PAGE EXCERPT:
>>>>>

Although the adult is not identified, the two children are: Katie Miller
is on the left, and Mary Johnson is on the right. Katie Miller is a
daughter of the wealthy Miller family, who have just received a gift in the
form of five-year-old slave Mary Johnson, as a Christmas present--possibly the
occasion for this picture.1
Mary E. Johnson was born in
Clarke County, Virginia on or about November 12, 1839. After the tumult
of the Civil War she married widower Thomas W. Moss, a veteran of the 35th
USCT, a Union regiment organized in the summer of 1863 as the First North
Carolina Colored Volunteers. The unit was mostly composed of men who had
been slaves in North Carolina and Virginia.2
The Moss family lived in
Winchester, and on March 7, 1878, she gave birth to their second child,
Charles Franklin. The young man must have shown an aptitude for
art, because he held apprenticeships in Providence and Newport, Rhode Island,
according to the Cumberland County 2000 Arts and Cultural Directory.

<<<<<

SUPPLIED DATA:
>>>>>

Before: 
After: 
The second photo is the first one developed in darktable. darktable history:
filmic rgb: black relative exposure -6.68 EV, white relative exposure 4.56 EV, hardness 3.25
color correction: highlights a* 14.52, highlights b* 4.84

<<<<<

DIRECTIONS:
[1] Give the darktable edit records again, swapping "developed" for "processed" and leaving everything else unchanged.
[2] Carry on the passage about Mary E. Johnson and her family from its last sentence.
The passage and the darktable records are unrelated material.

ANSWERS TO THE EXERCISES:
[1]
Before: 
After: 
The second photo is the first one processed in darktable. darktable history:
filmic rgb: black relative exposure -6.68 EV, white relative exposure 4.56 EV, hardness 3.25
color correction: highlights a* 14.52, highlights b* 4.84

[2]
"After this he studied at the Cooper Union School of Fine Arts, NYC and
the Philadelphia Academy of Fine Arts,"3 where, according to
family lore, he met and studied with fellow student Henry Ossawa Tanner.
Locally, Charles Franklin Moss
came to Harrisburg, probably sometime after 1907. He brought his growing
family, consisting of his wife Sarah Virginia Townson, whom he married in
Winchester about 1898, and five children, to Central Pennsylvania, settling
first in the capital city. Having an interest in photography, he opened a
studio on Market Street in the city, where he practiced his trade for a short
while. A daughter, Ruth Moss-Green, states that a number of white
photographers in Harrisburg learned the trade from Moss. It is not known
how long Charles F. Moss kept his business in Harrisburg, but at some point he
moved his family to Carlisle, in Cumberland County.4, 5
Moss
continued to practice his photography trade in Carlisle, eventually
establishing a studio on North Pitt Street.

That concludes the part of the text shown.